Wildland protection good economics
Public lands contribute to the high quality of life in Colorado, which in turn attracts the talented workforce that is driving high-tech industries to remain in or relocate to the state, according to a new study.
The Wilderness Society, a national environmental advocacy group, released economic profiles of Colorado and 25 Western Slope counties that show timber, mining and other resource-extraction jobs aren’t the economic standbys they once were. Instead, the reports show, high-paying jobs in the service industry such as engineering, computer technology and health services are Colorado’s main source of growth in jobs and earnings.
“We would like the debate over public land management to be based on facts, not rhetoric,” said Dr.
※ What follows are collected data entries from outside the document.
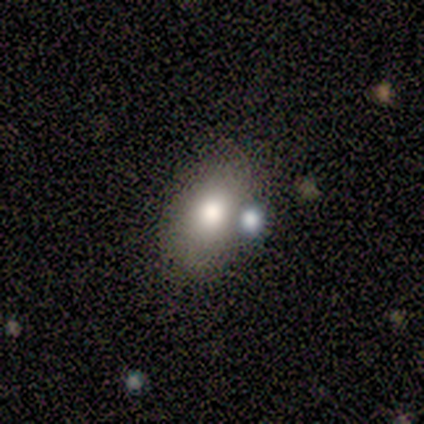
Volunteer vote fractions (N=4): smooth 100%, featured or disk 0%, star or artifact 0%. Down the decision tree: how rounded — in between (100%); merging — none (75%).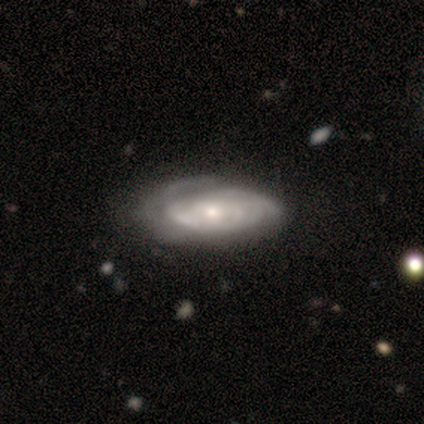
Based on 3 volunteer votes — Q: Smooth or featured?
A: smooth (67%); runner-up: featured or disk (33%)
Q: How rounded?
A: in between (100%)
Q: Merging?
A: minor disturbance (67%); runner-up: none (33%)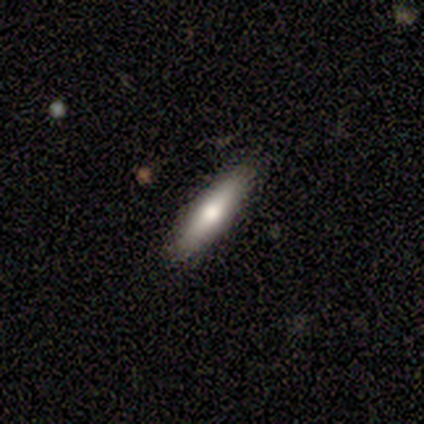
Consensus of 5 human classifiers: Q: Smooth or featured?
A: smooth (40%); tied with: star or artifact (40%)
Q: How rounded?
A: cigar-shaped (100%)
Q: Merging?
A: none (100%)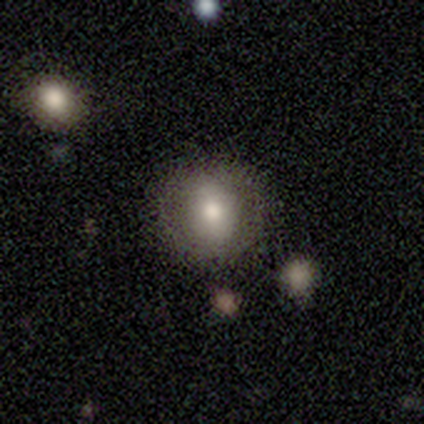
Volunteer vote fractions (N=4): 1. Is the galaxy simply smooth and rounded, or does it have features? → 50% smooth (tied), 50% featured or disk (tied), 0% star or artifact.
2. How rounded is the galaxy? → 50% round (tied), 50% in between (tied), 0% cigar-shaped.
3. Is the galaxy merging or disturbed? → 100% none, 0% minor disturbance, 0% major disturbance, 0% merger.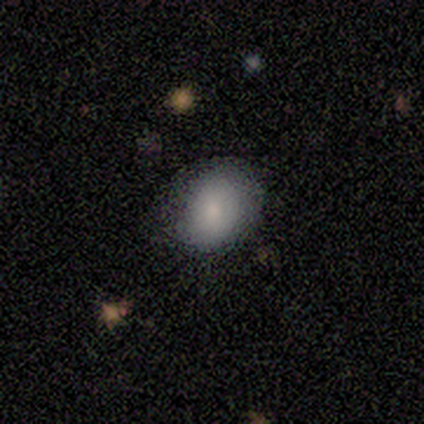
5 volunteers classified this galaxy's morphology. Smooth or featured: smooth — 100%
How rounded: round — 100%
Merging: none — 100%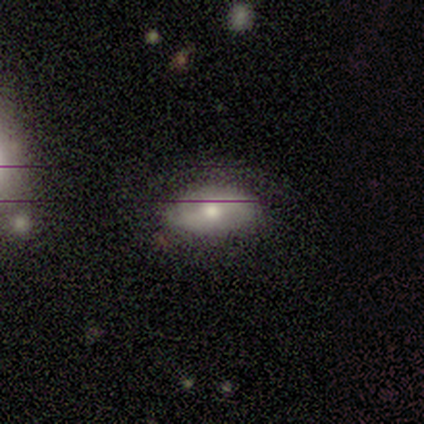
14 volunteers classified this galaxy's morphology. Overall: smooth (64%; featured or disk 36%). How rounded: in between (78%). Merging: minor disturbance (50%; none 43%).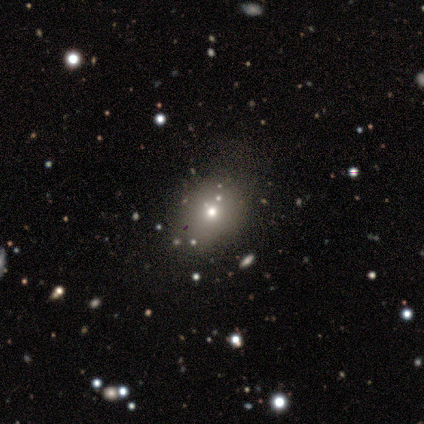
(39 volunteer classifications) smooth 64%, star or artifact 26%, featured or disk 10%. Down the decision tree: how rounded — round (52%); merging — none (62%).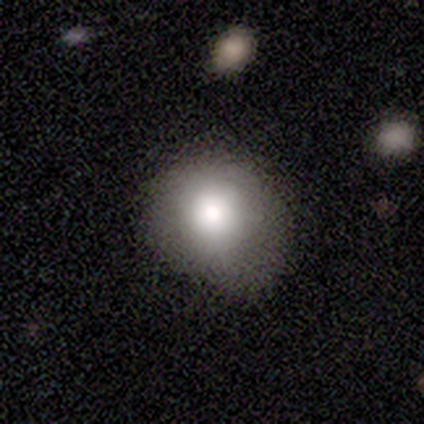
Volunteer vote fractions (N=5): Smooth or featured? 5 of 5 (100%) said smooth. How rounded? 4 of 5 (80%) said round. Merging? 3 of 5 (60%) said minor disturbance.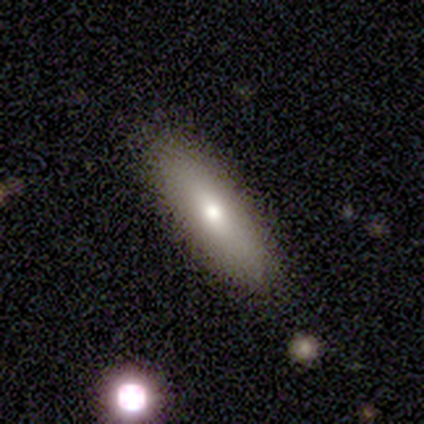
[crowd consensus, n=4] Smooth or featured?
  - smooth: 50% * (tied)
  - featured or disk: 50% * (tied)
  - star or artifact: 0%
How rounded?
  - in between: 100% *
  - round: 0%
  - cigar-shaped: 0%
Merging?
  - none: 100% *
  - minor disturbance: 0%
  - major disturbance: 0%
  - merger: 0%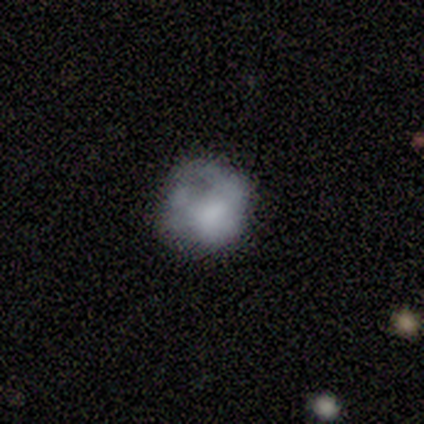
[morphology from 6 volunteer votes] A smooth galaxy with no disk features (50%) that is round (67%). Merging: major disturbance (60%).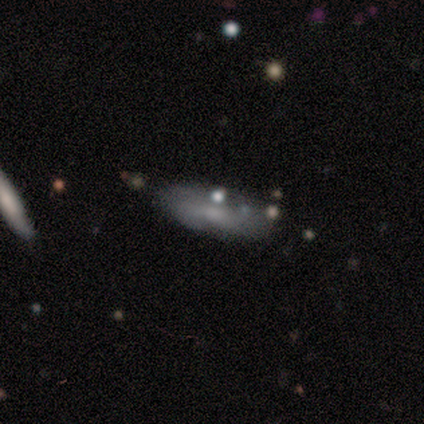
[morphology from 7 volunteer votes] Volunteers were most divided on "how rounded": in between: 60%, cigar-shaped: 40%, round: 0%. More confident: smooth or featured — smooth (71%); merging — none (71%).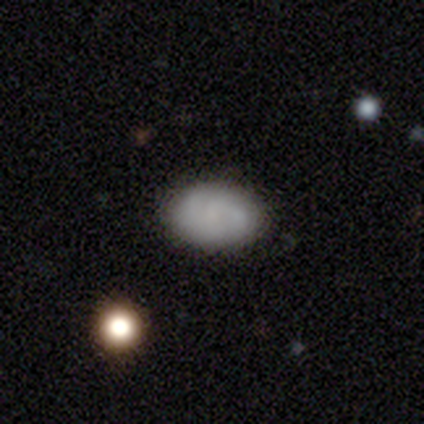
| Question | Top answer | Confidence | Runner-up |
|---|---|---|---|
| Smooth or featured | smooth | 64% | featured or disk (29%) |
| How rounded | in between | 89% | round (11%) |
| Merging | none | 84% | minor disturbance (13%) |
Pete Morton, an economist with The Wilderness Society. “These profiles are designed to help interested citizens and elected officials understand how their local economy has changed over the last 25 years,” he added. “The facts show that Colorado’s comparative advantage is not in extracting natural resources from our public lands, but in protecting these wildlands and the many amenities ” including scenery, outdoor recreation, wildlife and drinking water ” that they provide.”
In Summit County in 1997, according to the reports, jobs in resource extraction industries accounted for 0.4 percent of total personal income. In Eagle County, it was 0.7 percent in that year, the last for which the reports had sufficient data.
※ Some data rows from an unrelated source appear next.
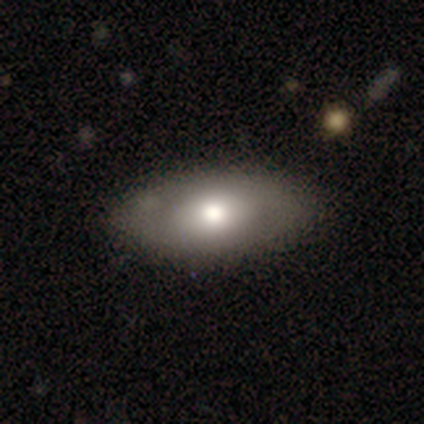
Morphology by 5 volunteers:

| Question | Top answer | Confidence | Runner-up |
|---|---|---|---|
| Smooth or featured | smooth | 60% | featured or disk (40%) |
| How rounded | in between | 100% | — |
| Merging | minor disturbance | 60% | none (40%) |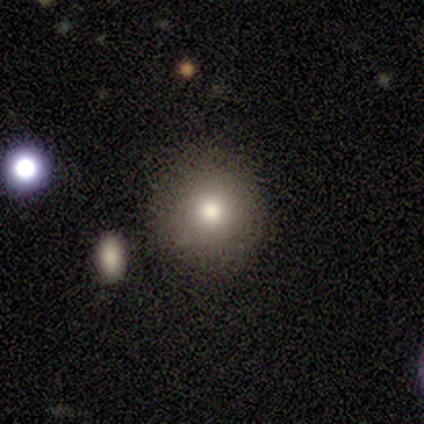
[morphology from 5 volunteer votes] This appears to be a smooth galaxy with no disk features (60%) that is round (67%). Merging: none (100%).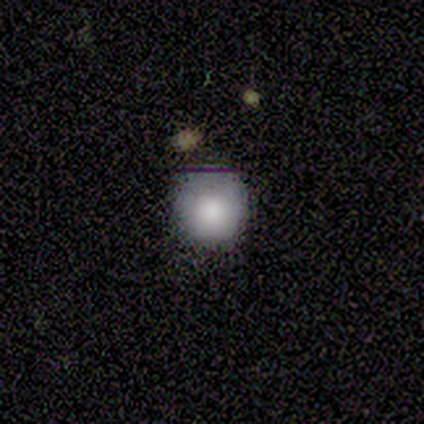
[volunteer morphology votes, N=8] Q: Smooth or featured?
A: smooth (88%); runner-up: star or artifact (12%)
Q: How rounded?
A: round (100%)
Q: Merging?
A: none (86%); runner-up: minor disturbance (14%)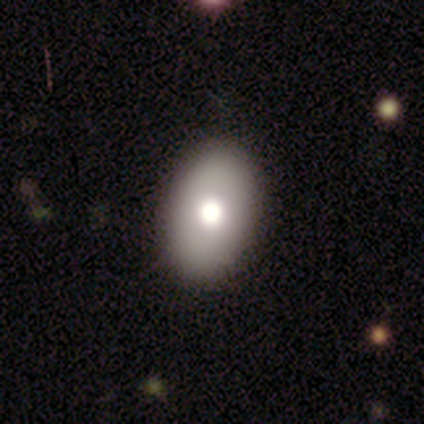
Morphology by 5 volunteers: Overall: smooth (60%; featured or disk 20%). How rounded: in between (100%). Merging: none (100%).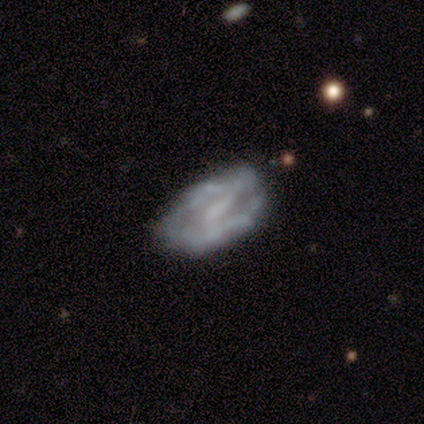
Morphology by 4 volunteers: This appears to be a smooth galaxy with no disk features (50%, tied with featured or disk) that is in between round and cigar-shaped (100%). Merging: none (50%).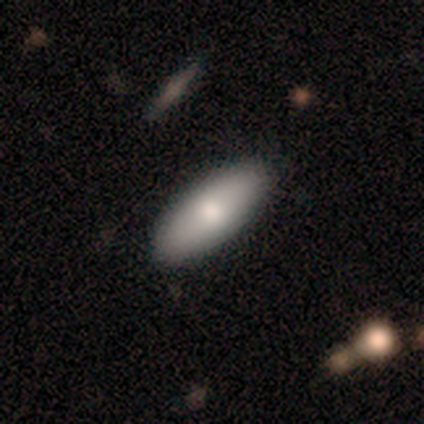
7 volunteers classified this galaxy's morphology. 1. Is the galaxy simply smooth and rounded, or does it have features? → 57% smooth, 43% featured or disk, 0% star or artifact.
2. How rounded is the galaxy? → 75% in between, 25% cigar-shaped, 0% round.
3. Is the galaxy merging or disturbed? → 100% none, 0% minor disturbance, 0% major disturbance, 0% merger.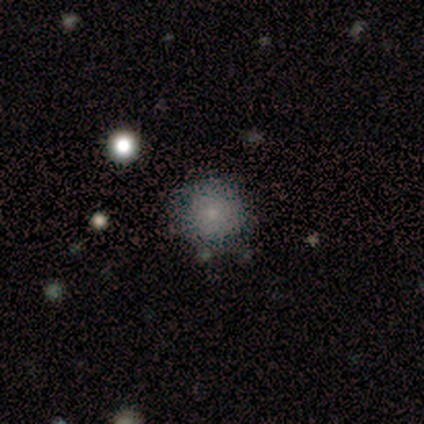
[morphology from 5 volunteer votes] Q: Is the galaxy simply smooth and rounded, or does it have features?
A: smooth — 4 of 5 (80%).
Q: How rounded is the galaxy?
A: round — 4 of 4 (100%).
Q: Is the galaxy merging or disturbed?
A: none — 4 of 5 (80%).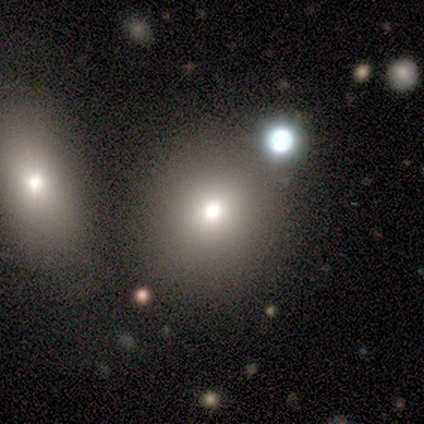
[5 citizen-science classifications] A smooth galaxy with no disk features (60%) that is round (67%).

Vote fractions:
- Smooth or featured? smooth: 60% / featured or disk: 20% / star or artifact: 20%
- How rounded? round: 67% / in between: 33% / cigar-shaped: 0%
- Merging? none: 75% / major disturbance: 25% / minor disturbance: 0% / merger: 0%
As of 1997, the mining, oil and gas, and logging industries combined made up less than 1.5 percent of Colorado’s jobs, according the reports. In contrast, the service sector accounts for 32 percent of the state’s jobs.
“This information is particularly relevant as counties examine the ramifications of proposed public land policies,” said Suzanne Jones, assistant regional director for The Wilderness Society’s Four Corners States regional office. “What the economic statistics show, at both the state and county level, is that protection of public lands is consistent with a thriving economy.”
The profiles are based on data from the U.S. Department of Commerce’s Bureau of Economic Analysis. The Wilderness Society also released a report by Dr. John Loomis of Colorado State University on the economic benefits of preserving forest roadless areas.
“Roadless areas contribute to economic growth in surrounding communities,” said Loomis, a professor of agriculture and resource economics. “Naturally functioning ecosystems, such as those found in roadless areas, provide many valuable services including fish and wildlife habitat, carbon storage, nutrient cycling and watershed protection.”
More jobs and higher income are two of the biggest benefits of protecting public lands, according to Loomis. His report, “The Economic Values of Protecting Roadless Areas in the United States,” shows that each year roadless areas in our national forests generate 23,705 jobs and almost $600 million in recreation benefits.
The U.S. Forest Service released a report last January that showed national forest watersheds provide clean drinking water to approximately 20 percent of the United States population, a resource valued at $3.7 billion annually.
“Protecting public lands provides many economic benefits and maintains the natural capital that forms the foundation of Colorado’s identity, quality of life and economic well-being,” Morton said.
“Economic development should not kill the goose that lays the golden egg. And wilderness is critical habitat for the golden goose.”